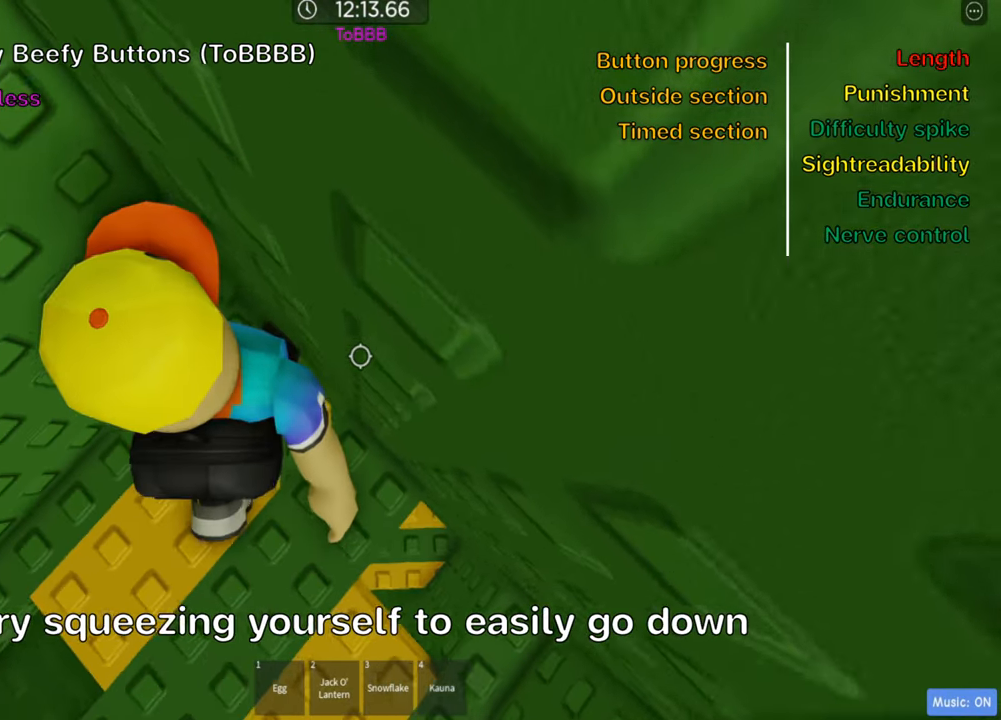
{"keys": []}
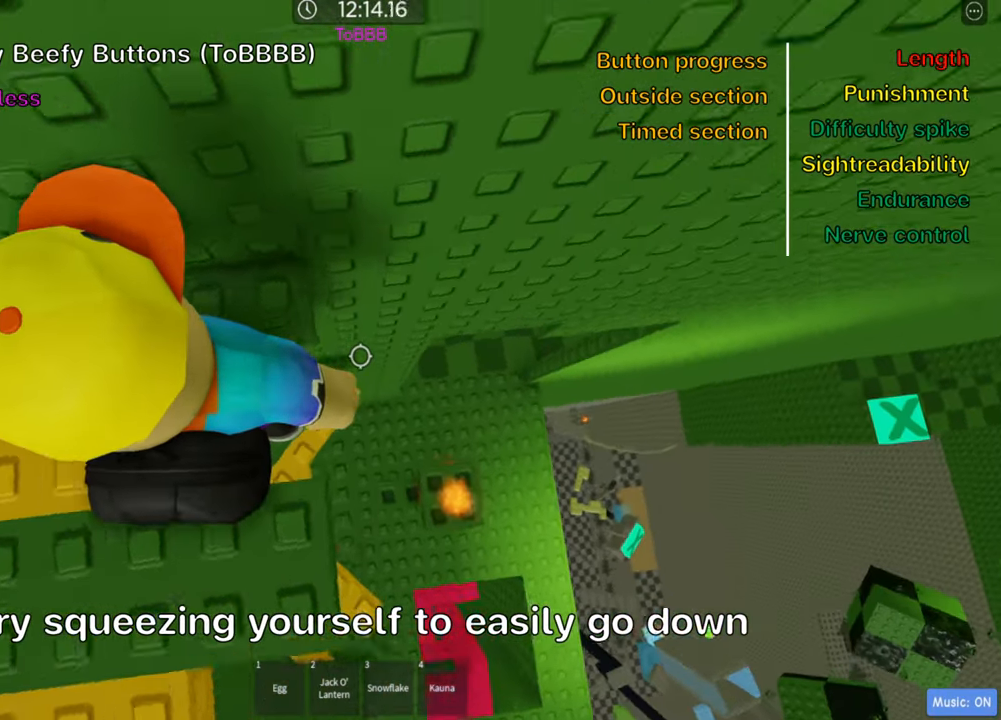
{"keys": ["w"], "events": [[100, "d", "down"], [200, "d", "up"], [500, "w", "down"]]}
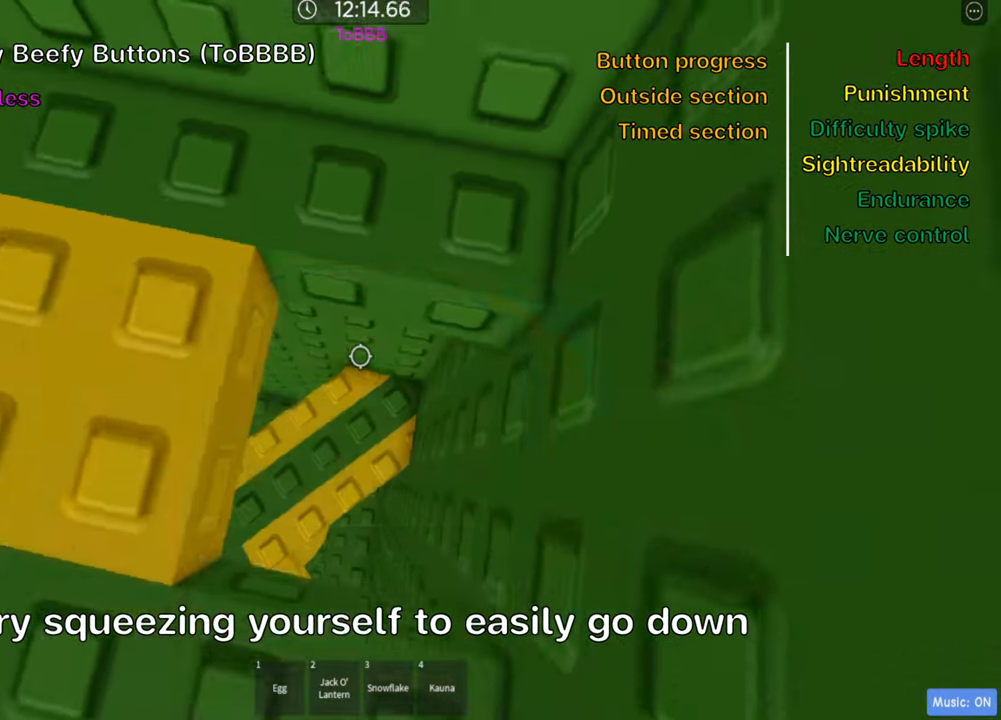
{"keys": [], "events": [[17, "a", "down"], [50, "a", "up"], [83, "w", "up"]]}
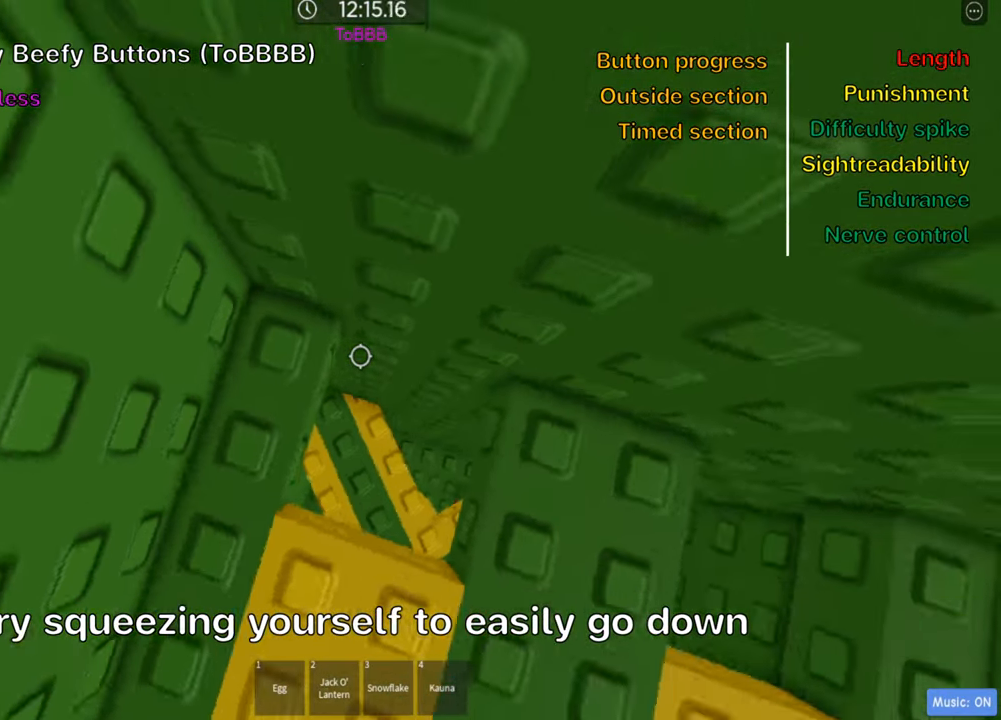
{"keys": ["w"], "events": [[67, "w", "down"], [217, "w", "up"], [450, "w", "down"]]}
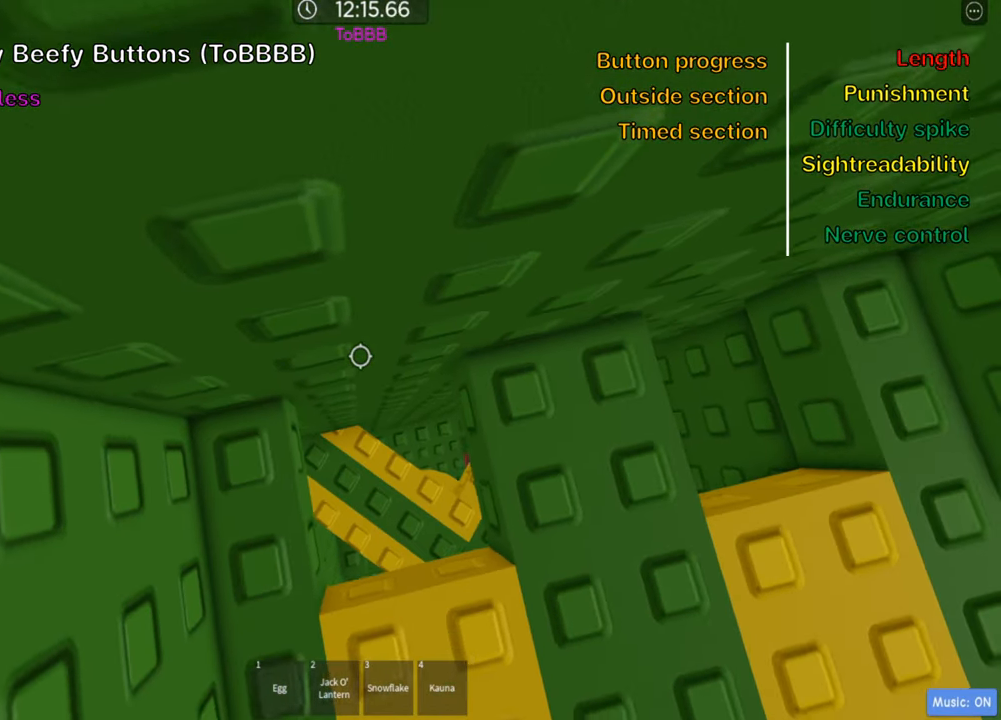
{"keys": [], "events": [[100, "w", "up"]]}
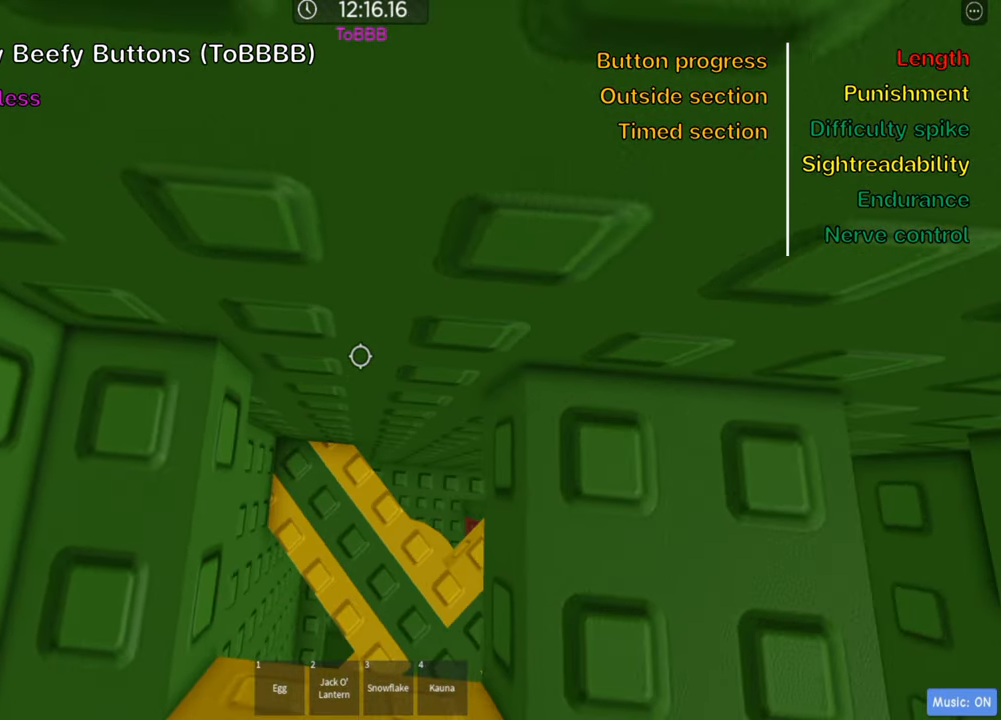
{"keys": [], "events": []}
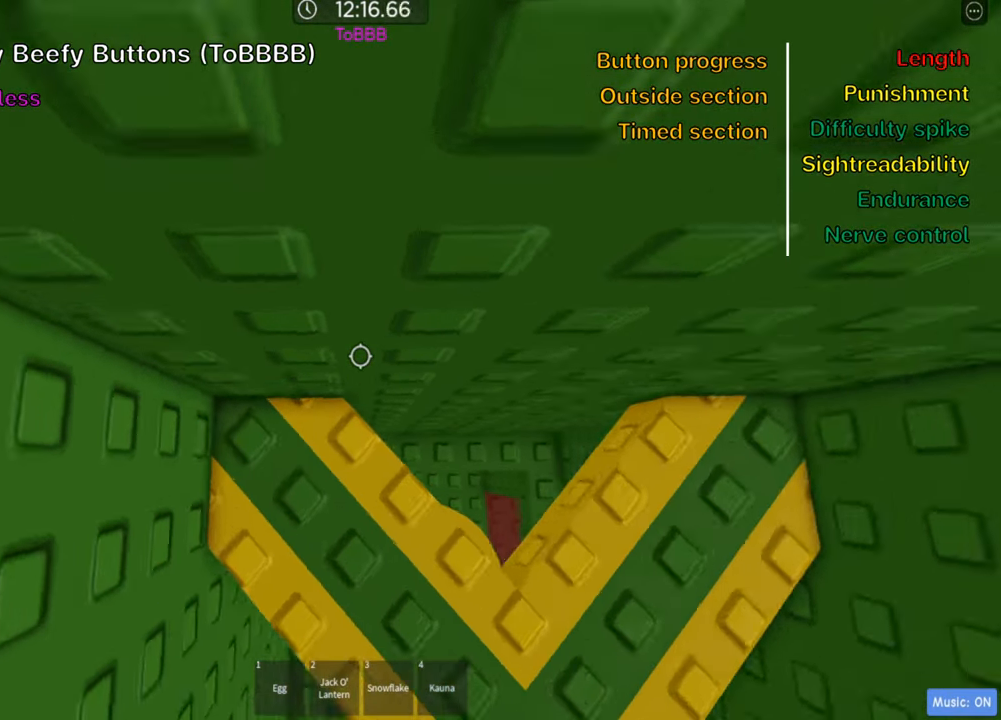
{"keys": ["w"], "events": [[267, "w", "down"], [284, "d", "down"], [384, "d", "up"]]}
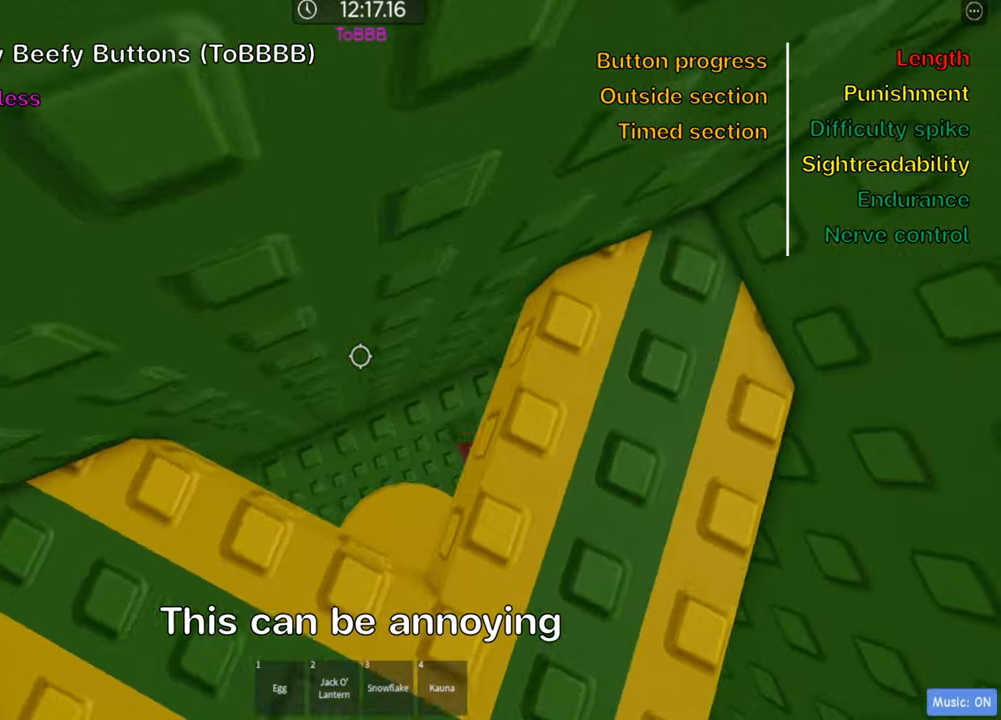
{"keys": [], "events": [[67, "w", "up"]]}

++++++++++

■ EXERCISE DETAILS: Where a line of the data holds "down", show that line.

■ EXPECTED ANSWER:
{"keys": ["w"], "events": [[100, "d", "down"], [200, "d", "up"], [500, "w", "down"]]}
{"keys": [], "events": [[17, "a", "down"], [50, "a", "up"], [83, "w", "up"]]}
{"keys": ["w"], "events": [[67, "w", "down"], [217, "w", "up"], [450, "w", "down"]]}
{"keys": ["w"], "events": [[267, "w", "down"], [284, "d", "down"], [384, "d", "up"]]}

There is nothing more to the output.